1 Te doy gracias, Señor, de todo corazón;
delante de los ángeles tañeré para ti,
2 me postraré hacia tu santuario,
daré gracias a tu nombre:

por tu misericordia y tu lealtad,
porque tu promesa supera a tu fama;
3 cuando te invoqué, me escuchaste,
acreciste el valor en mi alma.

4 Que te den gracias, Señor, los reyes de la tierra,
al escuchar el oráculo de tu boca;
5 canten los caminos del Señor,
porque la gloria del Señor es grande.

6 El Señor es sublime, se fija en el humilde,
y de lejos conoce al soberbio.

7 Cuando camino entre peligros,
me conservas la vida;
extiendes tu brazo contra la ira de mi enemigo,
y tu derecha me salva.

8 El Señor completará sus favores conmigo:
Señor, tu misericordia es eterna,
no abandones la obra de tus manos.

Catequesis de Benedicto XVI

7 de diciembre de 2005

La presencia de Dios en su pueblo

1. El himno de acción de gracias que acabamos de escuchar, y que constituye el salmo 137, atribuido por la tradición judía al rey David, aunque probablemente fue compuesto en una época posterior, comienza con un canto personal del orante. Alza su voz en el marco de la asamblea del templo o, por lo menos, teniendo como referencia el santuario de Sión, sede de la presencia del Señor y de su encuentro con el pueblo de los fieles.

En efecto, el salmista afirma que «se postrará hacia el santuario» de Jerusalén (cf. v. 2): en él canta ante Dios, que está en los cielos con su corte de ángeles, pero que también está a la escucha en el espacio terreno del templo (cf. v. 1). El orante tiene la certeza de que el «nombre» del Señor, es decir, su realidad personal viva y operante, y sus virtudes de fidelidad y misericordia, signos de la alianza con su pueblo, son el fundamento de toda confianza y de toda esperanza (cf. v. 2).

La acción de Dios en la historia

2. Aquí la mirada se dirige por un instante al pasado, al día del sufrimiento: la voz divina había respondido entonces al clamor del fiel angustiado. Dios había infundido valor al alma turbada (cf. v. 3). El original hebreo habla literalmente del Señor que «agita la fuerza en el alma» del justo oprimido: es como si se produjera la irrupción de un viento impetuoso que barre las dudas y los temores, infunde una energía vital nueva y aumenta la fortaleza y la confianza.

Después de esta premisa, aparentemente personal, el salmista ensancha su mirada al mundo e imagina que su testimonio abarca todo el horizonte: «todos los reyes de la tierra», en una especie de adhesión universal, se asocian al orante en una alabanza común en honor de la grandeza y el poder soberanos del Señor (cf. vv. 4-6).

########

## EJERCICIO BREVE 1
Reescribe en forma de lista breve el párrafo del texto sobre el salmo 137 que comienza con «En efecto, el salmista afirma» y conserva sus datos principales.
## EJERCICIO BREVE 2
Continúa el texto sobre el salmo 137 a partir de su última oración.
Los registros son un material aparte, independiente del texto sobre el salmo 137.

(Filas del conjunto de datos)
########

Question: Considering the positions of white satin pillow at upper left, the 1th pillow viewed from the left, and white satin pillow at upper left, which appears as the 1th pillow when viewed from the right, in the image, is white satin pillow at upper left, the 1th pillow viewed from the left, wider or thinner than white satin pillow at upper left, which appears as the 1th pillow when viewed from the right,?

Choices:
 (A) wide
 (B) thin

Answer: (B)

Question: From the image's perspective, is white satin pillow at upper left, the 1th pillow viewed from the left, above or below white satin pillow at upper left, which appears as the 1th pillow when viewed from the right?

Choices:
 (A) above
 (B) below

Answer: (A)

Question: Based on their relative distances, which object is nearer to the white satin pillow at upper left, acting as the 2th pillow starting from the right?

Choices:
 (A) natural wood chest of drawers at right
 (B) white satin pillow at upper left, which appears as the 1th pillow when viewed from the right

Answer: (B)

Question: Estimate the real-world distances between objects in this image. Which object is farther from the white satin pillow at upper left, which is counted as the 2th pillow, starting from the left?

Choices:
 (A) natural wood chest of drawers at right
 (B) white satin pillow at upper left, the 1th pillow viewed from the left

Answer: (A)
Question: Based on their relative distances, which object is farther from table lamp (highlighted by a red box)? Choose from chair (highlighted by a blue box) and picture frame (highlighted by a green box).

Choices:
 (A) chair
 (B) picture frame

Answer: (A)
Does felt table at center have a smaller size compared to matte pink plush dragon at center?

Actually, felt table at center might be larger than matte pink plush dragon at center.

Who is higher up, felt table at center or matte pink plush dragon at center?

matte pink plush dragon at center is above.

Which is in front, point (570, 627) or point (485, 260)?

########

## RESULTADO ESPERADO 1
- El salmista afirma que se postrará hacia el santuario de Jerusalén (cf. v. 2).
- Allí canta ante Dios, que está en los cielos con su corte de ángeles y también escucha en el espacio terreno del templo (cf. v. 1).
- El orante tiene la certeza de que el «nombre» del Señor (su realidad personal viva y operante) y sus virtudes de fidelidad y misericordia, signos de la alianza con su pueblo, son el fundamento de toda confianza y de toda esperanza (cf. v. 2).

## RESULTADO ESPERADO 2
Opción por los humildes y débiles

3. El contenido de esta alabanza coral que elevan todos los pueblos permite ver ya a la futura Iglesia de los paganos, la futura Iglesia universal. Este contenido tiene como primer tema la «gloria» y los «caminos del Señor» (cf. v. 5), es decir, sus proyectos de salvación y su revelación. Así se descubre que Dios, ciertamente, es «sublime» y trascendente, pero «se fija en el humilde» con afecto, mientras que aleja de su rostro al soberbio como señal de rechazo y de juicio (cf. v. 6).

Como proclama Isaías, «así dice el Excelso y Sublime, el que mora por siempre y cuyo nombre es Santo: «En lo excelso y sagrado yo moro, y estoy también con el humillado y abatido de espíritu, para avivar el espíritu de los abatidos, para avivar el ánimo de los humillados»» (Is 57,15). Por consiguiente, Dios opta por defender a los débiles, a las víctimas, a los humildes. Esto se da a conocer a todos los reyes, para que sepan cuál debe ser su opción en el gobierno de las naciones. Naturalmente, no sólo se dice a los reyes y a todos los gobiernos, sino también a todos nosotros, porque también nosotros debemos saber qué opción hemos de tomar: ponernos del lado de los humildes, de los últimos, de los pobres y los débiles.

Mantener siempre la confianza

4. Después de este llamamiento, con dimensión mundial, a los responsables de las naciones, no sólo de aquel tiempo sino también de todos los tiempos, el orante vuelve a la alabanza personal (cf. Sal 137,7-8). Con una mirada que se dirige hacia el futuro de su vida, implora una ayuda de Dios también para las pruebas que aún le depare la existencia. Y todos nosotros oramos así juntamente con el orante de aquel tiempo.

Se habla, de modo sintético, de la «ira del enemigo» (v. 7), una especie de símbolo de todas las hostilidades que puede afrontar el justo durante su camino en la historia. Pero él sabe, como sabemos también nosotros, que el Señor no lo abandonará nunca y que extenderá su mano para sostenerlo y guiarlo. Las palabras conclusivas del Salmo son, por tanto, una última y apasionada profesión de confianza en Dios porque su misericordia es eterna. «No abandonará la obra de sus manos», es decir, su criatura (cf. v. 8). Y también nosotros debemos vivir siempre con esta confianza, con esta certeza en la bondad de Dios.

Debemos tener la seguridad de que, por más pesadas y tempestuosas que sean las pruebas que debamos afrontar, nunca estaremos abandonados a nosotros mismos, nunca caeremos fuera de las manos del Señor, las manos que nos han creado y que ahora nos siguen en el itinerario de la vida. Como confesará san Pablo, «Aquel que inició en vosotros la obra buena, él mismo la llevará a su cumplimiento» (Flp 1,6).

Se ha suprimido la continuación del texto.